Alles eine Frage der Ernährung
Das Ganze ist aber gar nicht so leicht: «Vitamin B12 kann von unserem Körper nicht selbst hergestellt werden. Wir sind deshalb auf die Zufuhr über die Nahrung angewiesen», meint der Doktor. Das Problem fällt also, wie so oft, auf unsere Ernährungsweise zurück. Besonders gefährdet seien Vegetarier und Veganer, weil das Vitamin vor allem in Fleisch, Fisch, Milch und Käse vorhanden ist.

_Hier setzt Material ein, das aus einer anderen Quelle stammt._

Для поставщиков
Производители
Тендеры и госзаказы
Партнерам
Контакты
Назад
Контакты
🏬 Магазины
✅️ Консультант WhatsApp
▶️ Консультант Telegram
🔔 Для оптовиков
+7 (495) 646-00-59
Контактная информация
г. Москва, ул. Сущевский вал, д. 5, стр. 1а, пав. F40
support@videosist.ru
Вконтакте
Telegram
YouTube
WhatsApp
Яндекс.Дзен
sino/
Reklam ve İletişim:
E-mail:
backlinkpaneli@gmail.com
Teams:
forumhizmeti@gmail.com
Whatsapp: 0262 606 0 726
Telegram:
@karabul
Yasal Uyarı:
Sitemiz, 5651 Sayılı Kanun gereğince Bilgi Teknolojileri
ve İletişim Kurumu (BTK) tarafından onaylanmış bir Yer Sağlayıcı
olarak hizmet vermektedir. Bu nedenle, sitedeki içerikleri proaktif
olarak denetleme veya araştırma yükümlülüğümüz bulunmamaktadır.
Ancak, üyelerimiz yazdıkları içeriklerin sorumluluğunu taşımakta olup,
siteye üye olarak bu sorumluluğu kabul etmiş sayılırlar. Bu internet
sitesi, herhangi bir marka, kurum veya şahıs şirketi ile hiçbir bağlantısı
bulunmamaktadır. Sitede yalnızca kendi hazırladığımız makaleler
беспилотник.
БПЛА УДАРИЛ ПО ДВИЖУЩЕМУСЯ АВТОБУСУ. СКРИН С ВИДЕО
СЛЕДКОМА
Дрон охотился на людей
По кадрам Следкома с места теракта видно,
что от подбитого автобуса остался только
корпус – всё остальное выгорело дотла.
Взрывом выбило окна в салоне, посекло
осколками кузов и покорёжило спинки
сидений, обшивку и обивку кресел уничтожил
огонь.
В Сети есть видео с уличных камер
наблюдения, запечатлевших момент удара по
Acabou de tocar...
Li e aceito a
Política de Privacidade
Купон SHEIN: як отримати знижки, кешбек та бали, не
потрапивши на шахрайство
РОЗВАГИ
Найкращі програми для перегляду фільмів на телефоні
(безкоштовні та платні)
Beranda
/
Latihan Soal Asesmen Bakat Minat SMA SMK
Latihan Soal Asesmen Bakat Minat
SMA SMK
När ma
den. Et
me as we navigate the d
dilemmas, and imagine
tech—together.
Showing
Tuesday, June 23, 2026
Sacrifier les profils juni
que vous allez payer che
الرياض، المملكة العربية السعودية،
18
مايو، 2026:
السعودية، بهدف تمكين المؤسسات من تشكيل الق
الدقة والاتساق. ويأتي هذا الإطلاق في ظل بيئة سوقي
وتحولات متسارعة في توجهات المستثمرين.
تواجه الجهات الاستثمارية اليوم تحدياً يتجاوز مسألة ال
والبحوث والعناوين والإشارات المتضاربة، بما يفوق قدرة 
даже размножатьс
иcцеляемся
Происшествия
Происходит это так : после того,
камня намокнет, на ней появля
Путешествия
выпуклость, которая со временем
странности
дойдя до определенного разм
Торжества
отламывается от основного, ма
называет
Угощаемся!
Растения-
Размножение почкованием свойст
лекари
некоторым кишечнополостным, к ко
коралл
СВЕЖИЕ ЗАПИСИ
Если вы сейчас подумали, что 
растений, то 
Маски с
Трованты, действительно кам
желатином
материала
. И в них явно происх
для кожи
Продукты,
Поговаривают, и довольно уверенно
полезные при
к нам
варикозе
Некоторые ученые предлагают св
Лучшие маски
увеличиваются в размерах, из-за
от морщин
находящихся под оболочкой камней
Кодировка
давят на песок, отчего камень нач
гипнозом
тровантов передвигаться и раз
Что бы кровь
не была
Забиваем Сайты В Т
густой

Na gut, aus dieser Risikogruppe kann ich mich ausschliessen. Da aber nicht nur Vegetarier und Veganer betroffen sind, betont Dr. med. Gutwald, der sich übrigens selbst vegetarisch ernährt: «Es ist wichtig sich ausgeglichen zu ernähren.» Für uns bedeutet das: Weniger Stärke (Tschüss Pasta, Pizza, Brot, Kartoffeln und Reis), mehr Ballaststoffe (Hallo Obst, Gemüse, Nüsse, Salat und Hülsenfrüchte). Der Grund? Ballaststoffe erhalten die Darmgesundheit und die Fähigkeit, mit der Ernährung zugeführte Vitamine tatsächlich aufzunehmen.
Wenn ich nun aber (gefühlt) alles richtig mache, wie merke ich dann, dass ich einen Mangel habe? «Die Symptome eines Mangels entstehen langsam und man bemerkt sie erst nach langer Zeit.» Die Folge: Müdigkeit, Gleichgewichtsprobleme, Blutarmut, Gedächtnisverlust, erschwertes Urteilsvermögen, Taubheit in Händen, Beinen und Füssen sowie Konzentrationsschwierigkeiten – und das alles nur wegen eines Vitamins?
Vitamin B12 ist lebenswichtig. Ich wiederhole: Lebenswichtig.
Dr. med. Gutwald klärt mich auf, dass es sich hier nicht um irgendein, sondern um ein lebenswichtiges Vitamin handelt. «B12 wird für die roten Blutkörperchen gebraucht, ist wichtig für die Nerven und das Erbgut, damit die Zellteilung und Aminosäure-Verarbeitung funktioniert.» Heisst übersetzt: Vitamin B12 ist wichtiger Bestandteil der Blutbildung, unterstützt das Nervensystem und hilft beim Aufbau unserer DNA.
Fakt ist also: Vitamin B12 ist für unseren Körper lebenswichtig. Mit einer ausgewogenen Ernährung habt ihr aber, wenn im Darm alles in Ordnung ist, kein Grund zur Sorge. Vegetarier und Veganer sollten dennoch regelmässig ihren Blutspiegel testen lassen. So kann der Hausarzt sehen, ob eine zusätzliche Vitamineinnahme nötig ist. Aber keine Panik: Spritzen sind nicht mehr zwingend notwendig, denn es gibt mittlerweile gute Vitamin B12-Tabletten (die nimmt übrigens auch Dr. med. Gutwald).
Tja, hätte ich das alles mal vorher gewusst. Aber zugegeben: Ich habe dieses Vitamin ziemlich unterschätzt. Ihr auch? Na dann wollen wir uns mal ran an die Ernährung machen, bevor uns plötzlich der Gedächtnisverlust droht. Und wenn gar nichts mehr hilft, gibt es zum Glück noch die Vitamin-Tabletten. Oder eben Spritzen.